Carlos Saura en diez películas

Por Felipe Cabrerizo

“Los golfos” (1960)
Saura debuta en el largo con una cinta sobre la juventud marginal y ejerce al mismo tiempo como epígono del ya finiquitado neorrealismo italiano y como punta de lanza para la pujante literatura realista española. No es vana la presencia en los créditos de guion de dos herederos directos de Baroja: Mario Camus y Daniel Sueiro. Actores no profesionales y un reflejo del Madrid suburbial inédito desde la trilogía de Pío Baroja “La lucha por la vida” (1904-1905).

“La caza” (1966)
Consolidación de Saura como referente del cine europeo apuntalada por el Oso de Plata a la mejor dirección en el Festival de Berlín. Elipsis minimalista de las dos Españas, de una aridez paralela a ese paisaje convertido en personaje por la prodigiosa fotografía de Luis Cuadrado. Y manifiesto de aquel “Nuevo Cine Español” que terminaría angostado en sí mismo no sin antes plantar los brotes de un cambio de paradigma.

“Peppermint frappé” (1967)
Inmersión de Hitchcock y Buñuel en la lisergia pop donde el realizador localiza a los dos actores que encarnarían su corpus durante una década, Geraldine Chaplin y un José Luis López Vázquez por primera vez en papel dramático. La aparición de Los Canarios muestra cómo Saura sería uno de los pocos directores españoles atentos a la música que se movía a su alrededor. Otro Oso de Plata en la Berlinale.

“El jardín de las delicias” (1970)
Gran fresco sobre la Guerra Civil y la familia, temas sobre los que el realizador haría girar gran parte de su mejor cine. El tono onírico que envuelve la historia de un empresario que ha perdido la memoria y, como tal, el acceso a sus cuentas en Suiza anuncia un giro de Saura y su nuevo guionista, Rafael Azcona, hacia un universo críptico que servirá como parapeto ante el acoso de la censura.

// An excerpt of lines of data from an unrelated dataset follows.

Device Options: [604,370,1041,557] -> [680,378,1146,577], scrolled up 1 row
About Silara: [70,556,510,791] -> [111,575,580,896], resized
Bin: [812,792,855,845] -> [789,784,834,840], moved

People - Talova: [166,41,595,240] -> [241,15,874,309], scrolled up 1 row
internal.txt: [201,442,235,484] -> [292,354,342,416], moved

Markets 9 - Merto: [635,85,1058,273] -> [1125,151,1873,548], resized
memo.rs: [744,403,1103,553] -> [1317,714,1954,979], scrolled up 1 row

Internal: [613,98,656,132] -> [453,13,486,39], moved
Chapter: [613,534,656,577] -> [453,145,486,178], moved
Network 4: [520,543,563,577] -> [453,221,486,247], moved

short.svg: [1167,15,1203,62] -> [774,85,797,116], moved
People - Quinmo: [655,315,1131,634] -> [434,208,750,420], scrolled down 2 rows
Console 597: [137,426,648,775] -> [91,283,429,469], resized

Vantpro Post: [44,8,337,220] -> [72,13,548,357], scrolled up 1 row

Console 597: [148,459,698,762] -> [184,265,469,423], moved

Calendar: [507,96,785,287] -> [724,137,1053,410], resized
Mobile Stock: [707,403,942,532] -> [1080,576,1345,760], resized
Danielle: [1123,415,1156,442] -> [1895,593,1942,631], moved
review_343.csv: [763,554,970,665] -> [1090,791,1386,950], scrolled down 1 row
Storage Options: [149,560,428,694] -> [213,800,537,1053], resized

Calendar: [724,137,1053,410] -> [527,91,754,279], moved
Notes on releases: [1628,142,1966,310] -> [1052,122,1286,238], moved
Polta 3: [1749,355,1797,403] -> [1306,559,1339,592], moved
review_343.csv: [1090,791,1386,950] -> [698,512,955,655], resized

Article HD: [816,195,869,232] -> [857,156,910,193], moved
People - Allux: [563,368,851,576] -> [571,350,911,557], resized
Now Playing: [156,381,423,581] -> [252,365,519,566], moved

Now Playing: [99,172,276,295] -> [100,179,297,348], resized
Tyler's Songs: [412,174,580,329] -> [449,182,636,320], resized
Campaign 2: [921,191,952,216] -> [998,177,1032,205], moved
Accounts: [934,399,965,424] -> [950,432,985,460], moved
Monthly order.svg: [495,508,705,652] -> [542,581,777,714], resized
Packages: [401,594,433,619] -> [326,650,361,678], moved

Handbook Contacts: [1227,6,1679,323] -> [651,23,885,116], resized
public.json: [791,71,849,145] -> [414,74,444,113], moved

“La prima Angélica” (1974)
La más accesible de las cintas metafóricas levantadas por Saura y Azcona terminaría siendo también la más perseguida por la ultraderecha, principalmente por uno de los mejores gags visuales que nunca daría el cine español: el del falangista con el brazo escayolado en alto. Piedra clave de aquel cine que tanto contribuyó a la construcción del zigurat imperfecto que terminaría siendo la transición.

“Cría cuervos” (1976)
Nuevo giro de tuerca sobre el binomio memoria-familia y última cinta de Saura realizada bajo el franquismo. Acogida fríamente por la taquilla española, el Premio del Jurado de Cannes la pondría en rampa de lanzamiento hacia un largo recorrido por el extranjero, donde todavía es la cinta más reconocida del realizador. Con ella viajó el éxito internacional de “Porque te vas”, compuesta por José Luis Perales e interpretada por Jeanette.

“Deprisa, deprisa” (1981)
En un sorprendente cambio de registro, Saura lleva a su culminación el cine quinqui que Eloy de la Iglesia acababa de esbozar en “Navajeros” (1980). Admirable por su solidez y su lirismo, asombra la capacidad de un director al borde de la cincuentena para observar el mundo de la marginación juvenil sin perder un ápice de la frescura mostrada dos décadas atrás con “Los golfos”. Oso de Oro a la mejor película en Berlín.

“Bodas de sangre” (1981)
En paralelo a “Deprisa, deprisa”, Saura se embarca con Antonio Gades en una pieza de cinéma vérité que recoge sin necesidad de diálogos la representación del drama de Lorca por un cuadro flamenco. Cierre de recorrido con el productor Elías Querejeta e inicio de otro con Gades, que prolongará en “Carmen” (1983) y “El amor brujo” (1986), con gran éxito internacional.

“¡Ay, Carmela!” (1990)
El reencuentro con Rafael Azcona una década después de su último trabajo conjunto dará pie a la más azconiana de sus películas (adaptación de la obra teatral de José Sanchis Sinisterra), un regreso a la temática de la Guerra Civil que se erige como pequeño clásico del cine español contemporáneo. También un enorme éxito de taquilla al que no es ajena una labor de recuperación de Andrés Pajares que bien podría haber firmado Tarantino unos años más tarde.

“Flamenco” (1995)
Aquel proyecto que celebró los bolsillos llenos de la posmodernidad española que fue “Sevillanas” (1992) terminaría encauzando la última etapa de Saura hacia sucesivas relecturas del cine musical que encontrarían en este largometraje su puntal más señero. Prácticamente inadvertidas en España, pero el prestigio de Saura y el envoltorio prémium de la fotografía de Vittorio Storaro apuntaban ya al mundo como mercado global.